Once, a long time ago, I went to see The Replacements play in Pittsburgh. My friends and I drove down from State College, PA and got there very early, late afternoon for a 9:00 show. We parked near the club, and as we got out the car and walked by the back door, we saw Paul Westerberg sitting there, sunning himself and having a smoke. My friends averted their eyes – oh my god, we’re here to see him, and we're too cool to acknowledge this, look away, look away!

I stopped, said “Paul Westerberg! We’re here to see you play tonight!” And proceeded to get into a very pleasant conversation between well-versed fans and artist. I had forgotten my drivers license (I was just over 21 at the time), which I realized about halfway to Pittsburgh, and told Paul as much. He said, buddy, if they give you a problem getting in the club, come back in and knock on the door, I’ll get you in. We thanked each other and went our merry way – luckily, I got in that night without my ID. We went back to the car after the show, passing the back door, and all The Replacements were hanging out there, surrounded by sleazy whores, slobbering drunks and dislocated indie kids, all kinds of folk. Paul Westerberg sees me, pops up from his temporary girlfriend, sand says, “Hey, man, did you get in?”

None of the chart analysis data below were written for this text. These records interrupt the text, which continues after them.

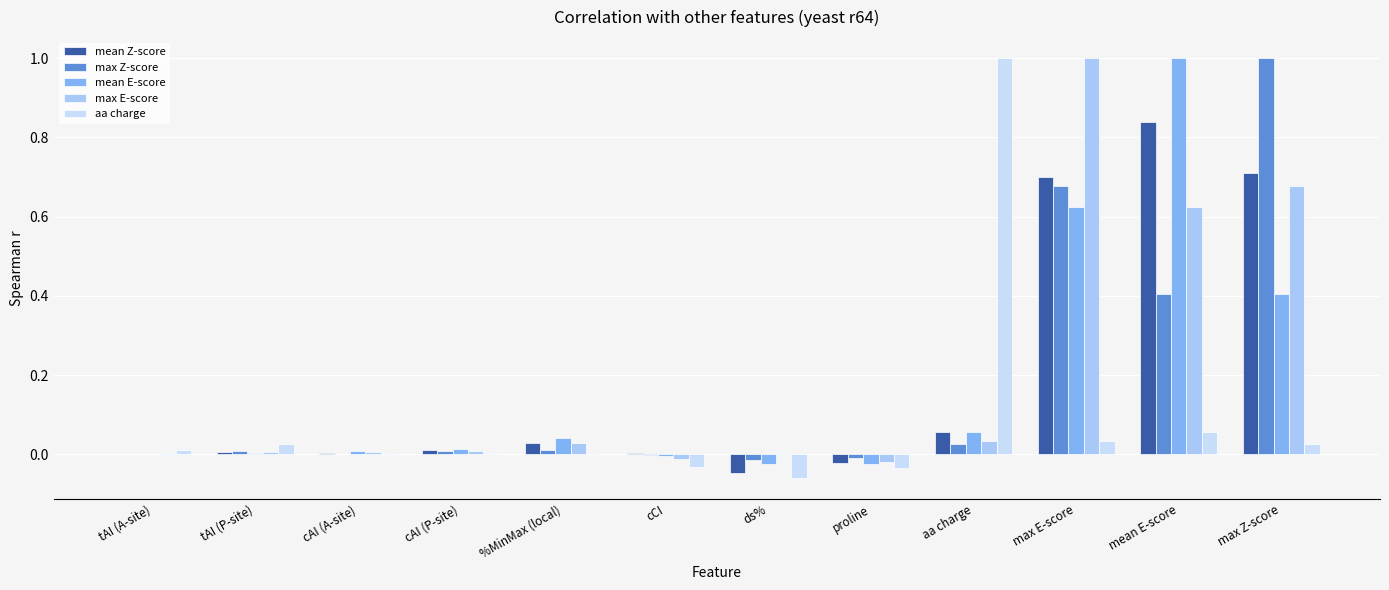

True or false: mean Z-score has a value of 0.0 at %MinMax (local).

False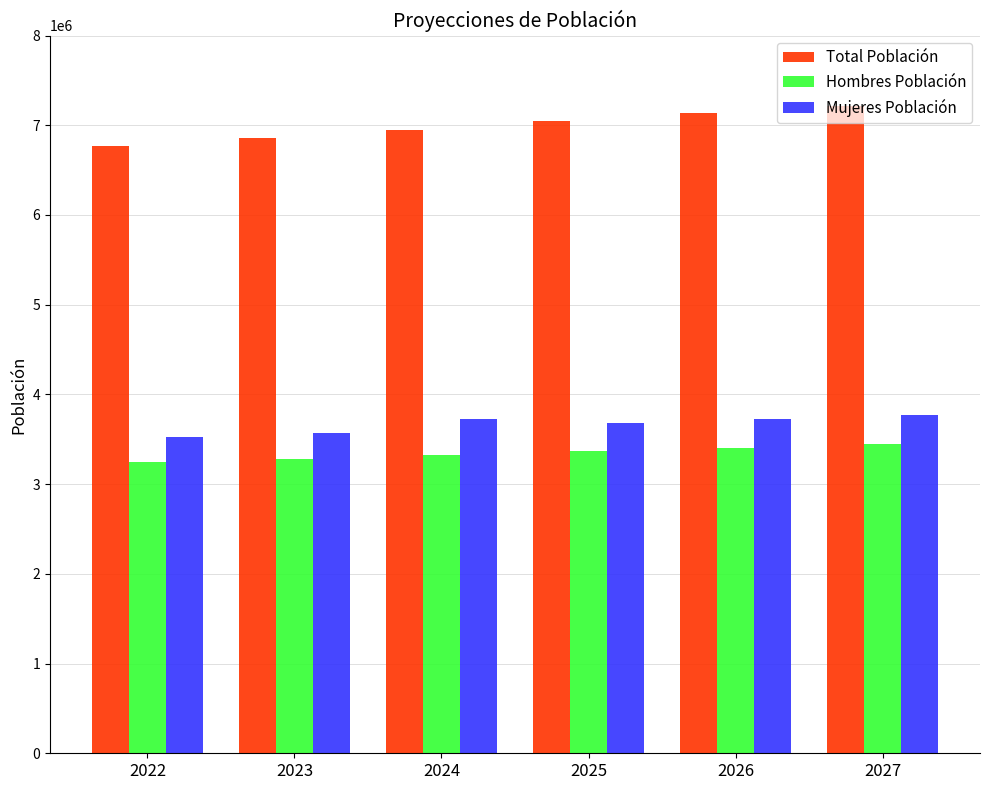

Reading left to right, extract all data points from this chart.

Total Población: 2022=6769113	2023=6857401	2024=6950863	2025=7043069	2026=7133246	2027=7220130
Hombres Población: 2022=3243636	2023=3283192	2024=3325342	2025=3366743	2026=3407099	2027=3445893
Mujeres Población: 2022=3525477	2023=3574209	2024=3726147	2025=3676325	2026=3726147	2027=3774237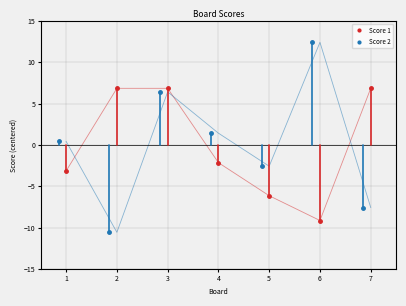

Which category has the highest value across all series?

6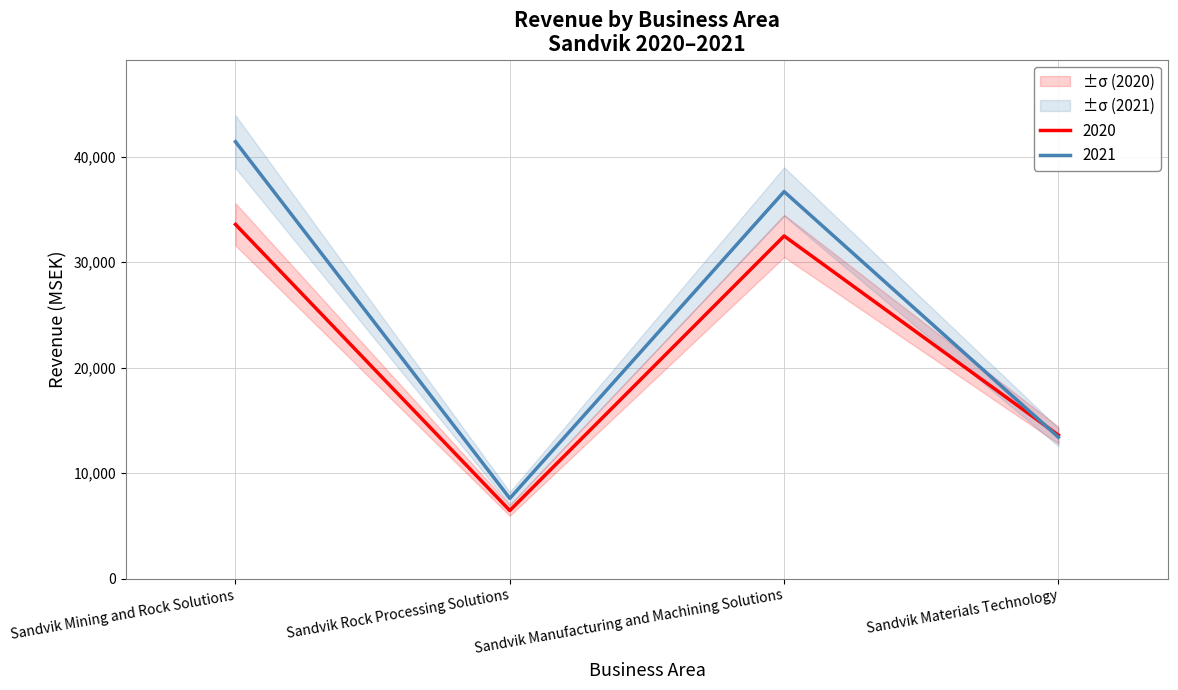

What is the greatest value displayed?

41409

And that whole scenario said it all to me – Westerberg got it. And I got it that afternoon, when I saw that this was just some guy lounging on some steps who would later play songs for people, me being one of them, and I’m glad I got the chance to thank him for doing this without all the hoopla. I like that symbiotic, very real relationship between artist and fan, and if I was smarter, I would have left it like that instead of trying to gain personal and professional respect from it.